For options 2 and 3, if the transaction originally happened in USD, then 1.0 would be stored in the ExchangeRate column.
I realize that the ExchangeRate column could instead be a key to an ExchangeRate dimension table. Probably don't need discuss that here. I've already decided to store it in the fact table if I decide to go with options 2 or 3.
Thanks in advance!
Friday, October 05, 2012 8:47 AM
I can descrive how we store our multi-currency calculations. The database structure is the following:
The presented structure has the following advantages:
1. It's flexible. In case when you've got new currence, you do not need to change database structure.

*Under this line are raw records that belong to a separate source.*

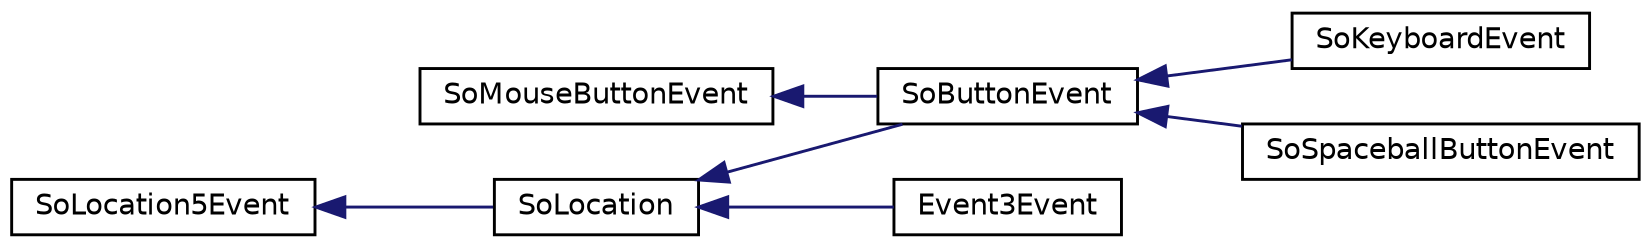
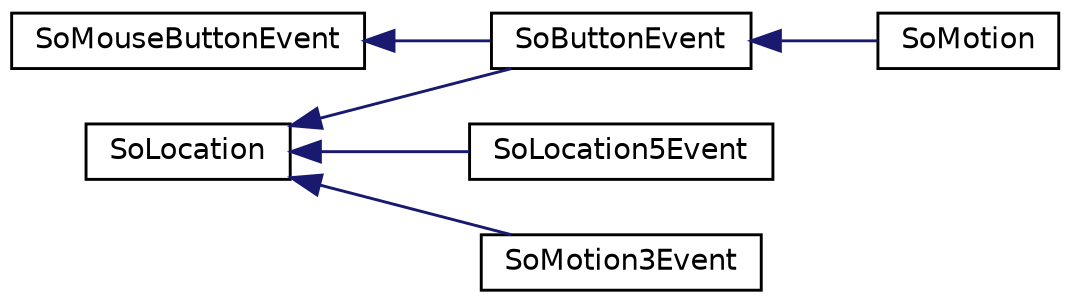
  digraph {
    rankdir=LR
    node [color=black fillcolor=white fontname=Helvetica fontsize=10 shape=record style=filled]
    edge [color=midnightblue dir=back fontname=Helvetica fontsize=10 labelfontname=Helvetica labelfontsize=10 style=solid]
    n1 [height=0.2 label=SoLocation width=0.4]
    n2 [height=0.2 label=SoButtonEvent width=0.4]
    n3 [height=0.2 label=SoLocation5Event width=0.4]
-   n4 [height=0.2 label=Event3Event width=0.4]
-   n5 [height=0.2 label=SoKeyboardEvent width=0.4]
-   n6 [height=0.2 label=SoSpaceballButtonEvent width=0.4]
+   n4 [height=0.2 label=SoMotion3Event width=0.4]
+   n5 [height=0.2 label=SoMotion width=0.4]
    n7 [height=0.2 label=SoMouseButtonEvent width=0.4]
    n1 -> n2
-   n3 -> n1
+   n1 -> n3
    n1 -> n4
    n2 -> n5
-   n2 -> n6
    n7 -> n2
  }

2. You do not have NULL columns for positions where not all currency calculations are needed.
You also can move all price fields from main table to OrderCurrency table - but in our case we store main document currency in the document itself in order to speed reports' processing.
Hope this helps.
Tuesday, October 09, 2012 1:27 PM
I would go with option 2 mainly becuase you also mentioned a cube. The first one isnt an ideal situation becuase you already have a way to derice the values in local currency anyway. persisting the information simply wastes space. Especially since most of your data is in USD anyways.
Creating a claculated columns with a exchange rate option allows you to dynamically account for incorrect exchange rates and also becomes a good based table for the cube as well.
The view is similar to the computed column except I find it easier to work with base tables instead of view ( esp when it comes to cubes and indexing ).
Tuesday, October 09, 2012 3:27 PM
Thanks Jayanth. I was leaning in the direction of option 2. Good to get a confirmation from someone else though. Appreciate your insightful comments.
Tuesday, October 09, 2012 3:28 PM
Thanks Boris. I'm not sure this would be the best solution in my situation, but I do like the approach for other similar needs. Thanks for replying.
Saturday, February 23, 2013 12:48 PM
hope you might have implemented this scenario. if you have time could you please share what approach have you taken here?
- Edited by Amit KM Saturday, February 23, 2013 12:49 PM
Monday, February 25, 2013 4:42 PM
Amit,I went with option 2, added a column to the fact table that has the exchange rate and then added calculated columns. It's working well.